1. Remove the API free tier and/or drastically reduce the feature set of the paid tier

2. Raise the cost of tweet creation e.g. Twitter Blue and paid verification




The plan doesn’t make much sense because the free tier is write-only. Bots can post 1,500 Tweets per API token per month, but free users can no longer make simple read-only queries about Tweets or users.

This means the free API is only useful for people who want to post Tweets automatically (e.g. bots) and not people who just want read-only access and do not contribute to spam. These users will now have to resort to web scraping, which is much more expensive for Twitter to serve than basic JSON API responses.


Spam bots need read access to find relevant keywords and insert themselves into replies to popular posts - otherwise they have zero visibility. As for hobby projects - I'm sure this will break a lot of them, but those that just post regular updates (like @tinyspires) should be fine.


You can still do user queries actually. But not search, tweets, or streaming endpoints under the latest proposals.


Really? On the API docs it still says write-only access. I don’t see anything about allowing user queries (unless the docs haven’t been updated to Musk’s latest whim, which should be expected given Twitter’s state I guess).


The lack of foresight (and/or experience) by Musk here is breathtaking. The Internet collectively learned (I thought) a long time ago that if you don't provide a public API (that you can control/track) you're just going to wind up with end users and bots using your regular web endpoints to perform the same actions which is inefficient and slow; for both the clients and the service itself.

Endpoints meant for web browsers are about to get a whole lot more (fake) traffic which will throw off their metrics and mess with ad algorithms and by extension, ad revenue.


The breathing-taking lack of foresight started when he accepted terms that any competent lawyer would run away screaming from.

Everything since has been one train wreck after another. I have no breath left to take. :)


> - Bots were most likely largely operated via the AP

This strikes me as extremely unlikely. The bots being discussed were attempting to pretend not to be bots, and there were active attempts to detect and remove them. Using the API would have made it trivial to detect them.


It really doesn't. Under the new plan, you won't be able to read out anything from query/streaming endpoints unless you pat least $100/month.
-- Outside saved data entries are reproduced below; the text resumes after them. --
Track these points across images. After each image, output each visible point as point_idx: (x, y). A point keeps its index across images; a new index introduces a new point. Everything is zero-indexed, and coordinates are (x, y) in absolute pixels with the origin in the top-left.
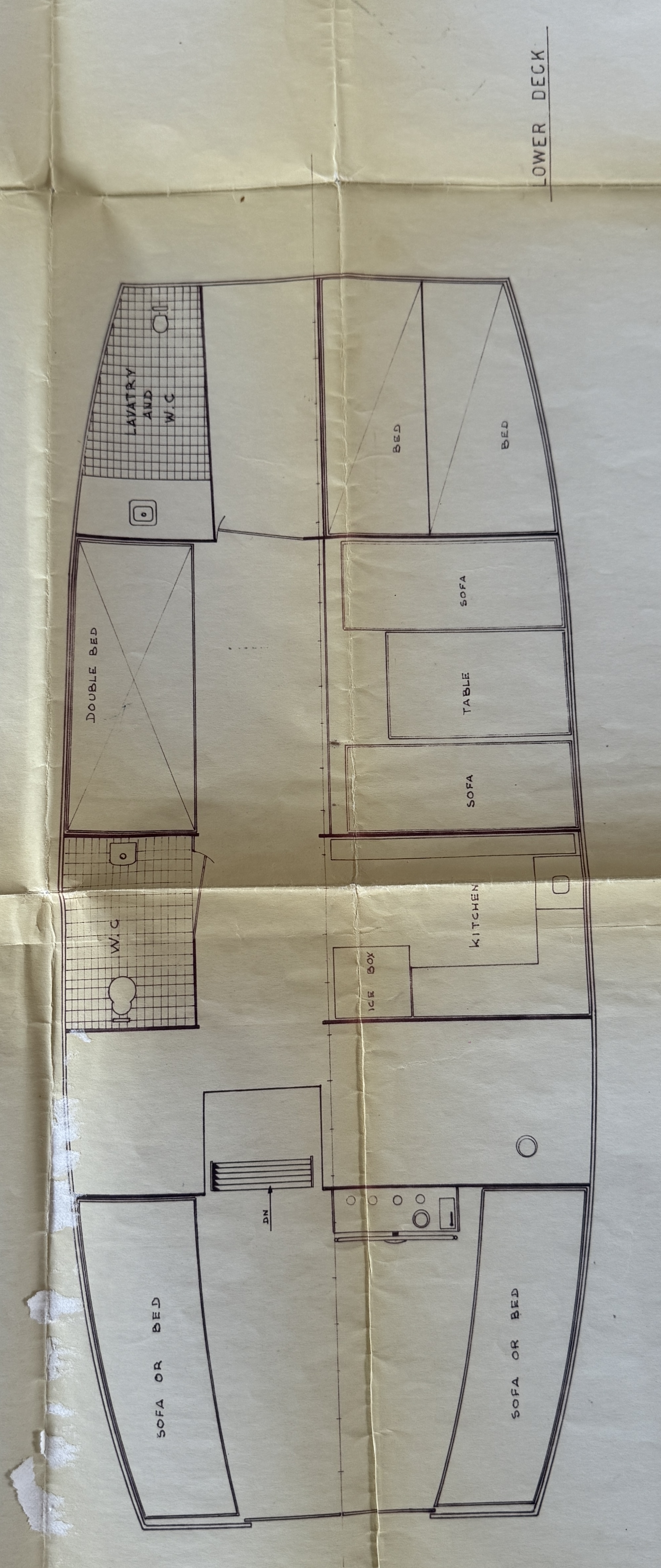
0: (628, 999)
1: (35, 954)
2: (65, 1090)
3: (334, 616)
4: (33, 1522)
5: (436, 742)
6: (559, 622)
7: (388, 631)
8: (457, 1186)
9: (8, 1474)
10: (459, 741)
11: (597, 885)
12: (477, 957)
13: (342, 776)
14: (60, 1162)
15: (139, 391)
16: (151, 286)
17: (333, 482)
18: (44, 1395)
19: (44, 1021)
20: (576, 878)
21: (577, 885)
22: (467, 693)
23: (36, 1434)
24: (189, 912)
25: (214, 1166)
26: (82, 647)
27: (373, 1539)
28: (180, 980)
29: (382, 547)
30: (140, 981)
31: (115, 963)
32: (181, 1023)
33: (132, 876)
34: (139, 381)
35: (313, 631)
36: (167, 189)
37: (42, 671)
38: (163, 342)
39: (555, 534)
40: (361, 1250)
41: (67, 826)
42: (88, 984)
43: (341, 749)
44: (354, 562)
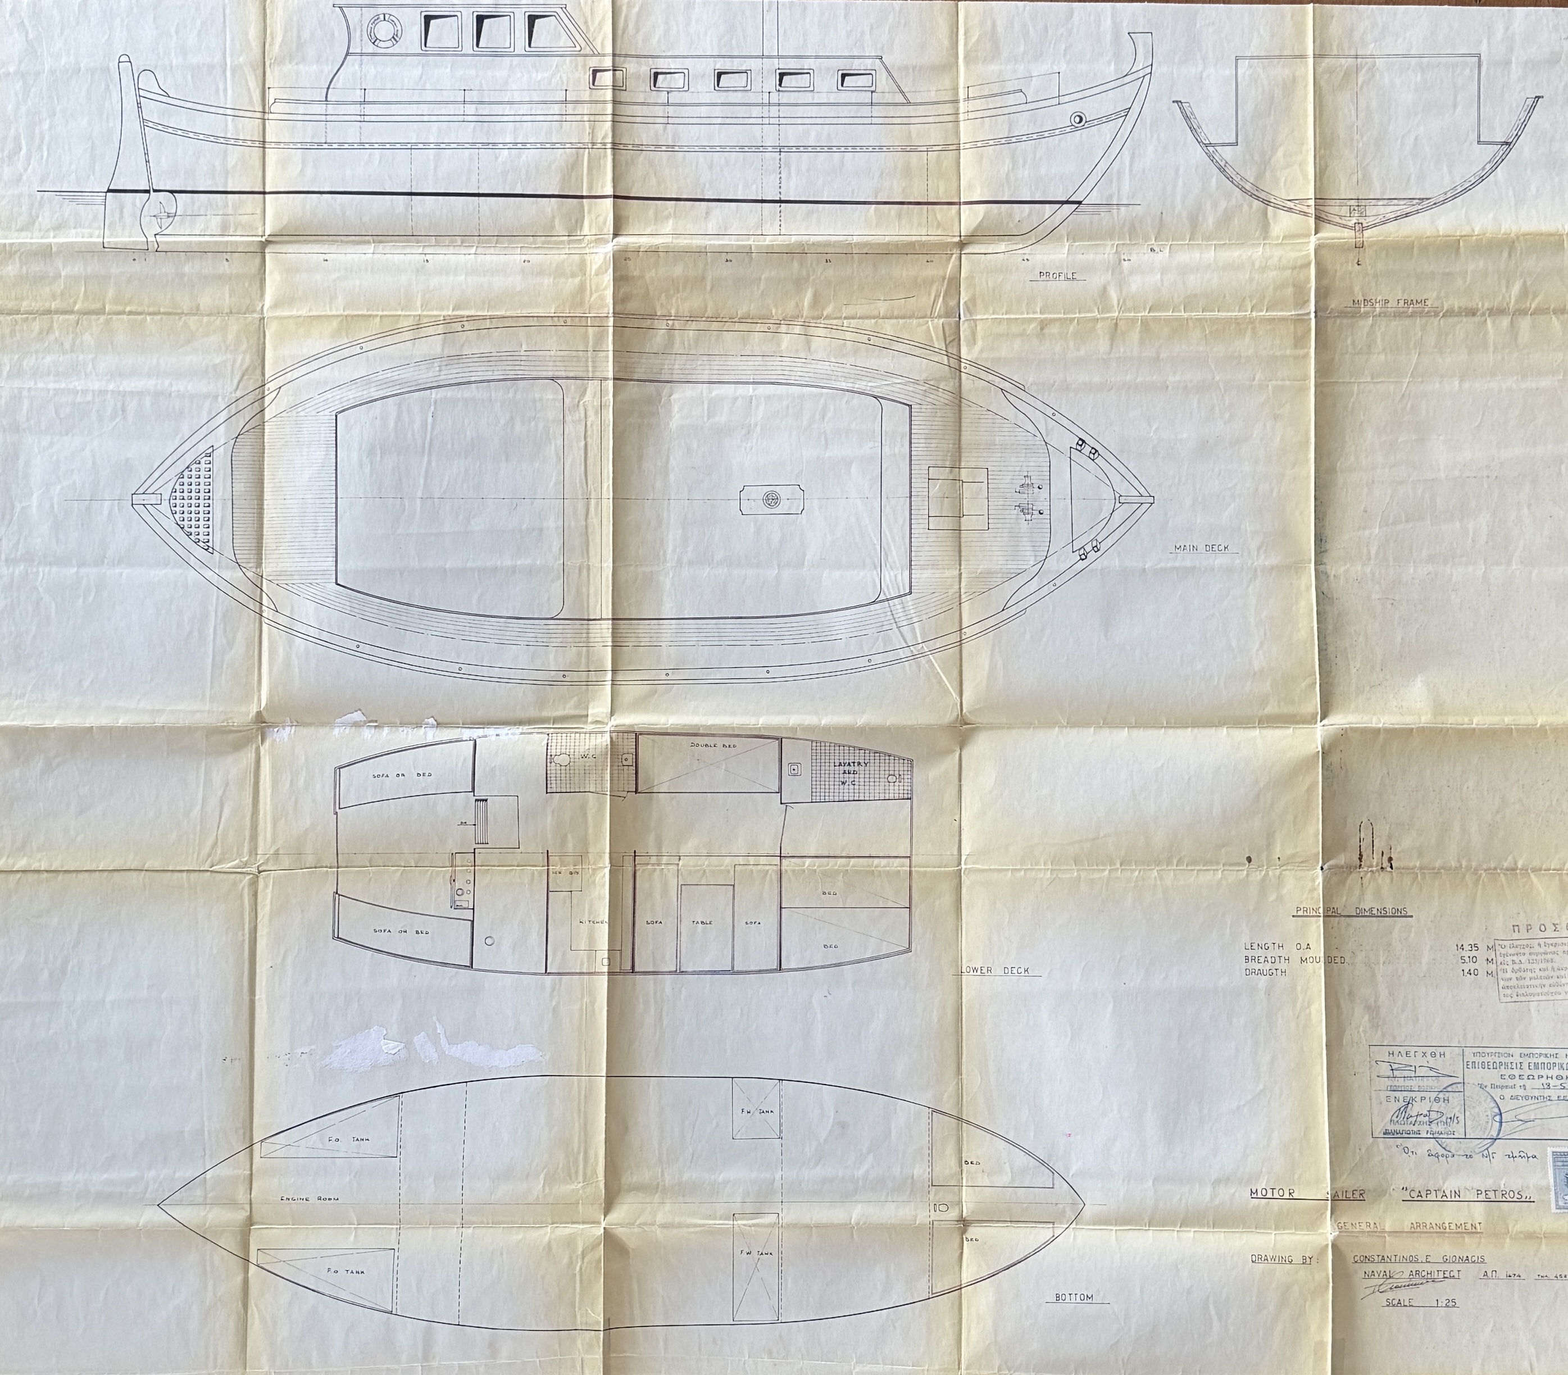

But you'll still be able to post 1500 tweets/mo (about 50/day) for free.

Given how easy it is to make/purchase Twitter accounts, this works just fine for spammers, people running influence operations etc. Sure you won't be able to tweet 10 times/minute like some spammers do, but those people are usually doing it manually or puppeteering via headless browsers rather than operating developer accounts.

You also don't need Twitter Blue unless your output depends on cold views. In reality, nearly all spam/scam/influence campaigning relies on follower/retweet networks to do amplification. Commoditized verification is meaningless, it's like paying for a t-shirt that says 'I'm famous.'


Yeah, operating a free service and "limiting bots and fake accounts" are pretty incompatible.

I didn't think "I'm going to fix bots" meant "I'm going to really limit free access" but it's a coherent approach, at least.

I just don't think a paid Twitter will be as valuable as it was. Competing with free is really hard; I'm not sure Mastodon is that competitor, but I bet there will be something.


It makes sense if we assume that the API’s change in performance was deliberate.